- **Recorded data**

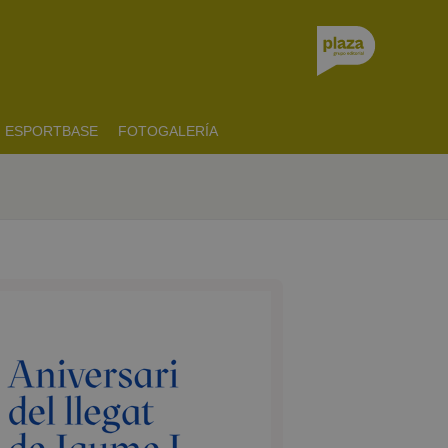
ESPORTBASE
FOTOGALERÍA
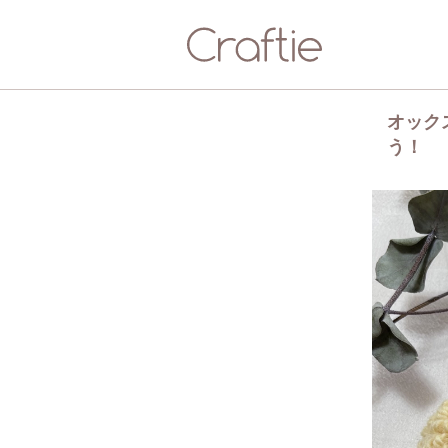
オック
う！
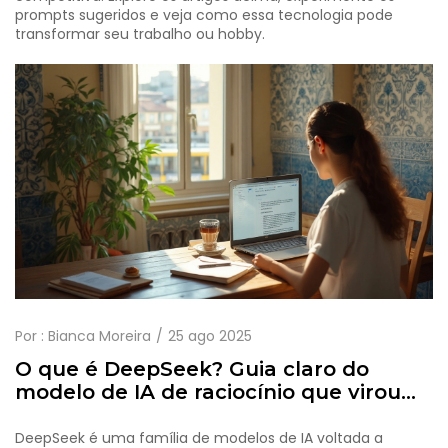
prompts sugeridos e veja como essa tecnologia pode
transformar seu trabalho ou hobby.
Por :
Bianca Moreira
25 ago 2025
O que é DeepSeek? Guia claro do
modelo de IA de raciocínio que virou
tendência em 2025
DeepSeek é uma família de modelos de IA voltada a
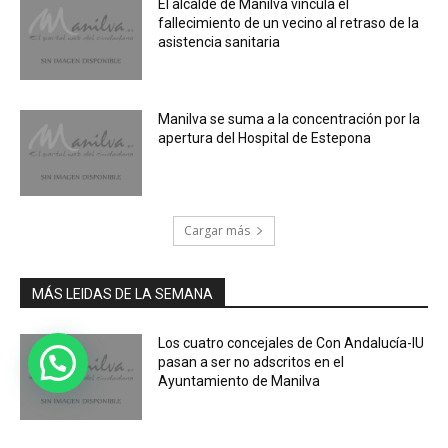
El alcalde de Manilva vincula el
fallecimiento de un vecino al retraso de la
asistencia sanitaria
Manilva se suma a la concentración por la
apertura del Hospital de Estepona
Cargar más
MÁS LEIDAS DE LA SEMANA
Los cuatro concejales de Con Andalucía-IU
pasan a ser no adscritos en el
Ayuntamiento de Manilva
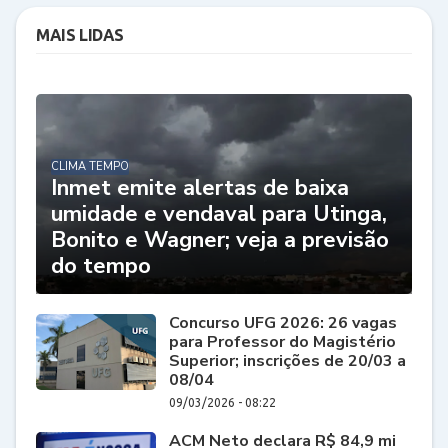
MAIS LIDAS
CLIMA TEMPO
Inmet emite alertas de baixa
umidade e vendaval para Utinga,
Bonito e Wagner; veja a previsão
do tempo
Concurso UFG 2026: 26 vagas
para Professor do Magistério
Superior; inscrições de 20/03 a
08/04
09/03/2026 - 08:22
ACM Neto declara R$ 84,9 mi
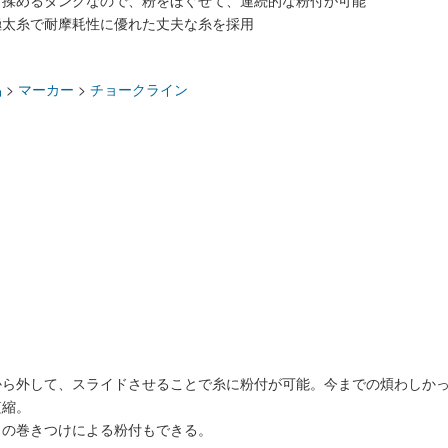
て揉めるタンクなので、粉をほぐせて、連続的な粉付が可能
極太糸で耐摩耗性に優れた丈夫な糸を採用
：
品
>
マーカー
>
チョークライン
から外して、スライドさせることで糸に粉付が可能。今までの煩わしか
短縮。
りの巻きつけによる粉付もできる。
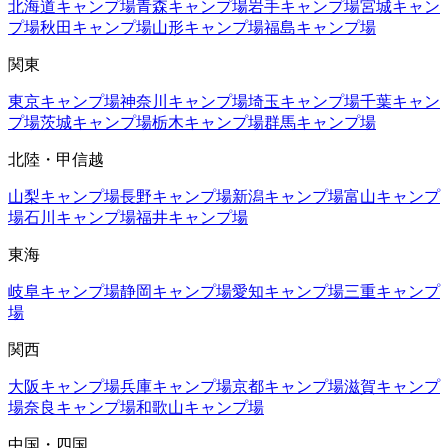
北海道
キャンプ場
青森
キャンプ場
岩手
キャンプ場
宮城
キャン
プ場
秋田
キャンプ場
山形
キャンプ場
福島
キャンプ場
関東
東京
キャンプ場
神奈川
キャンプ場
埼玉
キャンプ場
千葉
キャン
プ場
茨城
キャンプ場
栃木
キャンプ場
群馬
キャンプ場
北陸・甲信越
山梨
キャンプ場
長野
キャンプ場
新潟
キャンプ場
富山
キャンプ
場
石川
キャンプ場
福井
キャンプ場
東海
岐阜
キャンプ場
静岡
キャンプ場
愛知
キャンプ場
三重
キャンプ
場
関西
大阪
キャンプ場
兵庫
キャンプ場
京都
キャンプ場
滋賀
キャンプ
場
奈良
キャンプ場
和歌山
キャンプ場
中国・四国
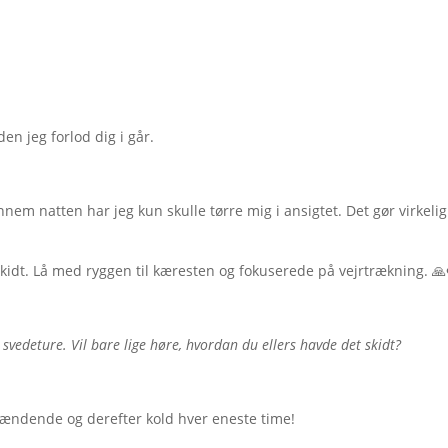

en jeg forlod dig i går.
nem natten har jeg kun skulle tørre mig i ansigtet. Det gør virkeli
 skidt. Lå med ryggen til kæresten og fokuserede på vejrtrækning. 🙏
 svedeture. Vil bare lige høre, hvordan du ellers havde det skidt?
 brændende og derefter kold hver eneste time!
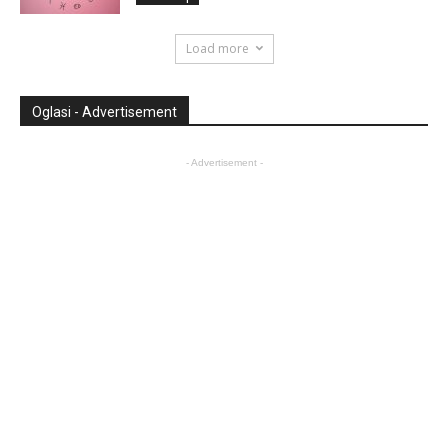
Load more
Oglasi - Advertisement
- Advertisement -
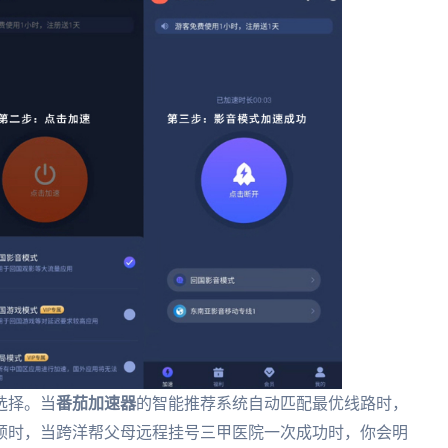
选择。当
番茄加速器
的智能推荐系统自动匹配最优线路时，
毫无卡顿时，当跨洋帮父母远程挂号三甲医院一次成功时，你会明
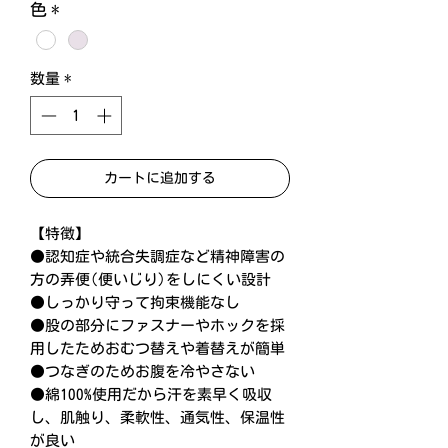
色
*
数量
*
カートに追加する
【特徴】
●認知症や統合失調症など精神障害の
方の弄便(便いじり)をしにくい設計
●しっかり守って拘束機能なし
●股の部分にファスナーやホックを採
用したためおむつ替えや着替えが簡単
●つなぎのためお腹を冷やさない
●綿100%使用だから汗を素早く吸収
し、肌触り、柔軟性、通気性、保温性
が良い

- **Directive**
Among the lines above, find those holding "Advertisement" and copy each one.

- **Your response**
Oglasi - Advertisement
- Advertisement -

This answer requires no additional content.